↓↓↓

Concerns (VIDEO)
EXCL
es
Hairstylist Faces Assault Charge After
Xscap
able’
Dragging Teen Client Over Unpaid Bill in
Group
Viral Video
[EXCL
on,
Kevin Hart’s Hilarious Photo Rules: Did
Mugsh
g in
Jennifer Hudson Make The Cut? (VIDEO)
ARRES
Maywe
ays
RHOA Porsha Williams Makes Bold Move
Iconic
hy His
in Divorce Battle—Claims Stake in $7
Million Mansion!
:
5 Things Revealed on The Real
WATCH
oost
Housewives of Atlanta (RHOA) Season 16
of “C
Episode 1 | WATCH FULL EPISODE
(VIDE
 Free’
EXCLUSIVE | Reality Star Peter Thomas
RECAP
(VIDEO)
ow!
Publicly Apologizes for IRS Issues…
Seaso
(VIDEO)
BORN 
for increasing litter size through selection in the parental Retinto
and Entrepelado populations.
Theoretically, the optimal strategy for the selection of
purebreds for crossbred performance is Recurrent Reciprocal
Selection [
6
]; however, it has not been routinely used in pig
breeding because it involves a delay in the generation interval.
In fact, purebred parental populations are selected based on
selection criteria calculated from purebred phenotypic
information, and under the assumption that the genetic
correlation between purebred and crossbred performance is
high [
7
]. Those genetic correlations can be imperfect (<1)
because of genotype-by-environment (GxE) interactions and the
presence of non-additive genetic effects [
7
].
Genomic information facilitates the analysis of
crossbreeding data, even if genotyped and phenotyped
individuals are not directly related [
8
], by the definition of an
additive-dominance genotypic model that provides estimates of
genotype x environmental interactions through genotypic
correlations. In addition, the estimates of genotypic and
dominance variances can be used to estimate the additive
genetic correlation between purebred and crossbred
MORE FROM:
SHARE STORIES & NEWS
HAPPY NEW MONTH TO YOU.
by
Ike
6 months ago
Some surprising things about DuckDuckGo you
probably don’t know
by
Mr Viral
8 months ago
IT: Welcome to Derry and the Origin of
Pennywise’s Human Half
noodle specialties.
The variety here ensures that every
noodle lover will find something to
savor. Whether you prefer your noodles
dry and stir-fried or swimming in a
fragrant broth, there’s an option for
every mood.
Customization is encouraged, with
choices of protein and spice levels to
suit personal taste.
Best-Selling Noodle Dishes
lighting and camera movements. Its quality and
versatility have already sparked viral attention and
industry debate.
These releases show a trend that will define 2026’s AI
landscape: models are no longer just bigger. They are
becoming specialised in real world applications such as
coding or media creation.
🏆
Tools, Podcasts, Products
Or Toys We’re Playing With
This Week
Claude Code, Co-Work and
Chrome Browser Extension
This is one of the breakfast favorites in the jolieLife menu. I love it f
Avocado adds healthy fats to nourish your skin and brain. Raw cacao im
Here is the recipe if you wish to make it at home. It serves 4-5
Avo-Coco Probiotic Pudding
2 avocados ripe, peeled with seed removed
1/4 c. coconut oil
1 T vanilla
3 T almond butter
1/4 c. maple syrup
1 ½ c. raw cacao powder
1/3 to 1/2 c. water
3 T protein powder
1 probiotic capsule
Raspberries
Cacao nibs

↑↑↑

# Required work:
Word for word, copy out all the data given above.

# Result of the exercise:
Concerns (VIDEO)
EXCL
es
Hairstylist Faces Assault Charge After
Xscap
able’
Dragging Teen Client Over Unpaid Bill in
Group
Viral Video
[EXCL
on,
Kevin Hart’s Hilarious Photo Rules: Did
Mugsh
g in
Jennifer Hudson Make The Cut? (VIDEO)
ARRES
Maywe
ays
RHOA Porsha Williams Makes Bold Move
Iconic
hy His
in Divorce Battle—Claims Stake in $7
Million Mansion!
:
5 Things Revealed on The Real
WATCH
oost
Housewives of Atlanta (RHOA) Season 16
of “C
Episode 1 | WATCH FULL EPISODE
(VIDE
 Free’
EXCLUSIVE | Reality Star Peter Thomas
RECAP
(VIDEO)
ow!
Publicly Apologizes for IRS Issues…
Seaso
(VIDEO)
BORN 
for increasing litter size through selection in the parental Retinto
and Entrepelado populations.
Theoretically, the optimal strategy for the selection of
purebreds for crossbred performance is Recurrent Reciprocal
Selection [
6
]; however, it has not been routinely used in pig
breeding because it involves a delay in the generation interval.
In fact, purebred parental populations are selected based on
selection criteria calculated from purebred phenotypic
information, and under the assumption that the genetic
correlation between purebred and crossbred performance is
high [
7
]. Those genetic correlations can be imperfect (<1)
because of genotype-by-environment (GxE) interactions and the
presence of non-additive genetic effects [
7
].
Genomic information facilitates the analysis of
crossbreeding data, even if genotyped and phenotyped
individuals are not directly related [
8
], by the definition of an
additive-dominance genotypic model that provides estimates of
genotype x environmental interactions through genotypic
correlations. In addition, the estimates of genotypic and
dominance variances can be used to estimate the additive
genetic correlation between purebred and crossbred
MORE FROM:
SHARE STORIES & NEWS
HAPPY NEW MONTH TO YOU.
by
Ike
6 months ago
Some surprising things about DuckDuckGo you
probably don’t know
by
Mr Viral
8 months ago
IT: Welcome to Derry and the Origin of
Pennywise’s Human Half
noodle specialties.
The variety here ensures that every
noodle lover will find something to
savor. Whether you prefer your noodles
dry and stir-fried or swimming in a
fragrant broth, there’s an option for
every mood.
Customization is encouraged, with
choices of protein and spice levels to
suit personal taste.
Best-Selling Noodle Dishes
lighting and camera movements. Its quality and
versatility have already sparked viral attention and
industry debate.
These releases show a trend that will define 2026’s AI
landscape: models are no longer just bigger. They are
becoming specialised in real world applications such as
coding or media creation.
🏆
Tools, Podcasts, Products
Or Toys We’re Playing With
This Week
Claude Code, Co-Work and
Chrome Browser Extension
This is one of the breakfast favorites in the jolieLife menu. I love it f
Avocado adds healthy fats to nourish your skin and brain. Raw cacao im
Here is the recipe if you wish to make it at home. It serves 4-5
Avo-Coco Probiotic Pudding
2 avocados ripe, peeled with seed removed
1/4 c. coconut oil
1 T vanilla
3 T almond butter
1/4 c. maple syrup
1 ½ c. raw cacao powder
1/3 to 1/2 c. water
3 T protein powder
1 probiotic capsule
Raspberries
Cacao nibs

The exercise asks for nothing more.